The letters you have been writing to these residents have had a profound impact on them, I am told, and I will see for myself next week and report back. I thank you for it, if you wish, you can continue to write to them – letters, postcards, messages are so valued – c/o  Residents, The Mansion, 11 S. Union Street, Cambridge, N.Y., 12816.

I hope you also know that these letters greatly boost the morale of the staff as well, people who work hard in challenging circumstances. They love our visits and contact as much as the residents do.

Thank you so much, this is the news that matters, not their news, but the real news of real people with  hearts and souls. You will never see this story on the news, and that is a shame. It is very real.

As Peggy, a resident of the facility told me last week when she visited the farm, “why, God Bless You!”

(The Residents, The Mansion Assisted Care Facility, 11 S. Union Street, Cambridge, N.Y., 12816)

 

15 October

Relaxing Sheep: Hanging Out

by Jon Katz
Relaxing Sheep
Relaxing Sheep

I am always drawn to the sight of sheep relaxing, sheep know how to hang out, do nothing, and chill. I love Zelda, the ever watchful, peering around the corner to make sure everything is all right, the others are draped along the side of the Pole Barn, just hanging out.

I get few of these photos because I usually have a dog with me, and sheep do not relax near Red.
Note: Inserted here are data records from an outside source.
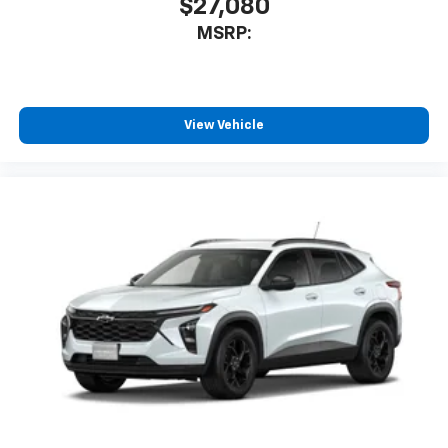
$27,080
MSRP:
View Vehicle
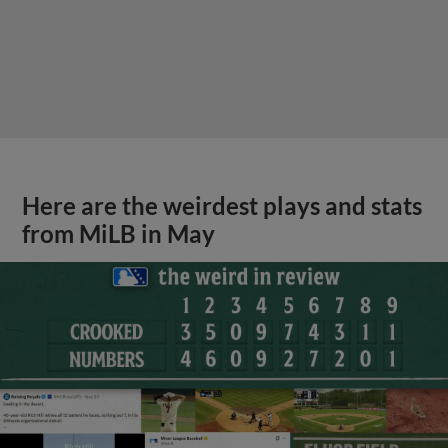
Here are the weirdest plays and stats
from MiLB in May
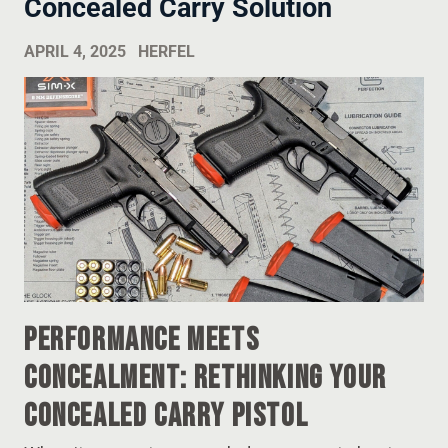
Concealed Carry Solution
APRIL 4, 2025
HERFEL
Performance Meets
Concealment: Rethinking Your
Concealed Carry Pistol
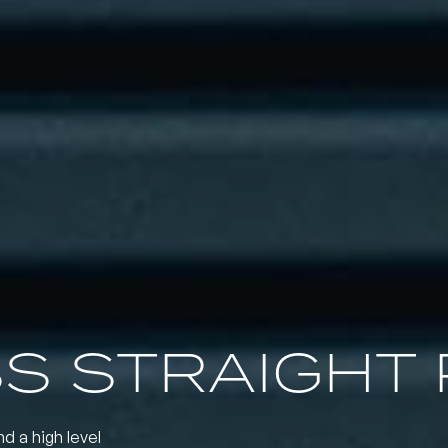
SS STRAIGHT 
nd a high level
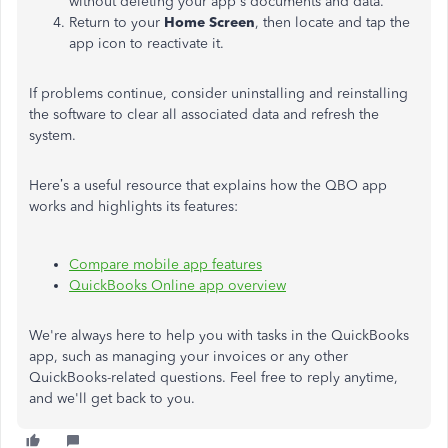
without deleting your app's documents and data.
Return to your
Home Screen
, then locate and tap the
app icon to reactivate it.
If problems continue, consider uninstalling and reinstalling
the software to clear all associated data and refresh the
system.
Here’s a useful resource that explains how the QBO app
works and highlights its features:
Compare mobile app features
QuickBooks Online app overview
We're always here to help you with tasks in the QuickBooks
app, such as managing your invoices or any other
QuickBooks-related questions. Feel free to reply anytime,
and we'll get back to you.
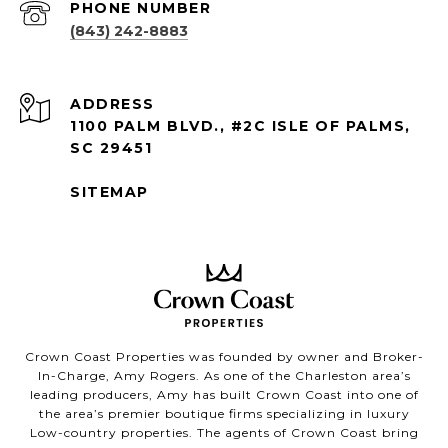
PHONE NUMBER
(843) 242-8883
ADDRESS
1100 PALM BLVD., #2C ISLE OF PALMS,
SC 29451
SITEMAP
Crown Coast Properties was founded by owner and Broker-
In-Charge, Amy Rogers. As one of the Charleston area’s
leading producers, Amy has built Crown Coast into one of
the area’s premier boutique firms specializing in luxury
Low-country properties. The agents of Crown Coast bring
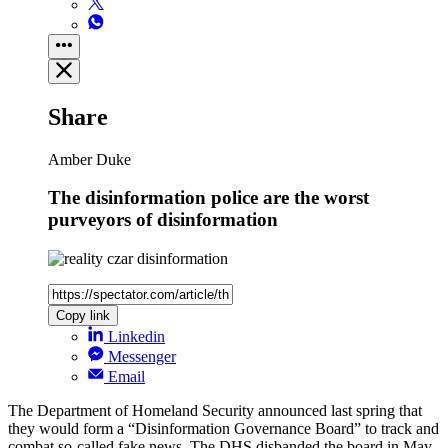
Share
Amber Duke
The disinformation police are the worst
purveyors of disinformation
Copy link
Linkedin
Messenger
Email
The Department of Homeland Security announced last spring that
they would form a “Disinformation Governance Board” to track and
combat so-called fake news. The DHS disbanded the board in May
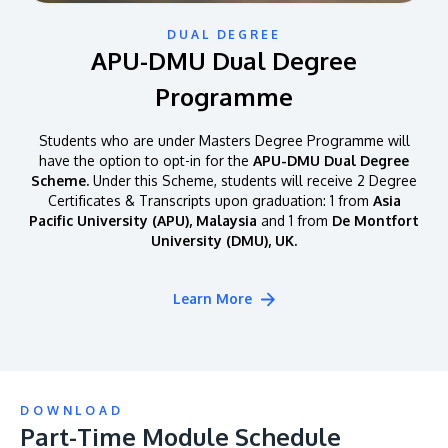
DUAL DEGREE
APU-DMU Dual Degree
Programme
Students who are under Masters Degree Programme will
have the option to opt-in for the
APU-DMU Dual Degree
Scheme.
Under this Scheme, students will receive 2 Degree
Certificates & Transcripts upon graduation: 1 from
Asia
Pacific University (APU), Malaysia
and 1 from
De Montfort
University (DMU), UK.
Learn More
DOWNLOAD
Part-Time Module Schedule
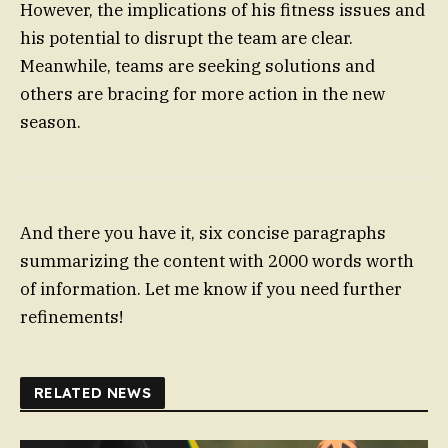
However, the implications of his fitness issues and
his potential to disrupt the team are clear.
Meanwhile, teams are seeking solutions and
others are bracing for more action in the new
season.
And there you have it, six concise paragraphs
summarizing the content with 2000 words worth
of information. Let me know if you need further
refinements!
RELATED NEWS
So I left him outside of the gate – he was perplexed,but accepting – and came in to join this group, lounging around like some old men on a park bench.

Sheep are simple creatures, but also peaceable and self-contained. There is much to be learning from watching them, they have a deeply meditative quality about them.

15 October

Battening Down: Tarped

by Jon Katz
Blood On The Tracks
Covering the wood

This afternoon, we put tarp out to cover the firewood as we approach winter. Next week, 30 additional bales of hay are coming. With those tasks – and putting a new latch on the pasture gate – we will have completed almost all sour preparations for winter, which occurred over the last several months.

We ordered firewood, stacked it, ordered hay, placed it in the barn, put an electric baseboard heater in our bedroom, this week we are adding a storm window to the upstairs. On our farm, winter is our most challenging season, and every forecast, farmer and Almanac and National Weather Service, says the same thing: we are in for a cold, snowy and unrelenting winter.

In addition to these other preparations, we have installed a new gutter over the back porch to keep the rain and snow from icing up the porch. We’ve also dumped gravel by the pasture gate, which gets slippery when it rains or snows. I confess that I am mindful of the fact that Maria will be gone through mid-February on her trip to India, and I will be alone for a bit with winter again.

I mean to be ready.I’ll ask for help if I need it, but I don’t think I will need it.

Sometimes these forecasts are off a bit, in geography or intensity. The forecasters talk of El Nina, a vast system of moisture coming all the way from the Pacific. Rather than be anxious, I’d prefer to be prepared. When you live with animals on farm, one of the lessons is to be prepared, you don’t ever want to get caught without hay, shelter,  or heated water.

Two feelings are incomparable on the farm: a barn full of hay, and a shed stacked with dry wood.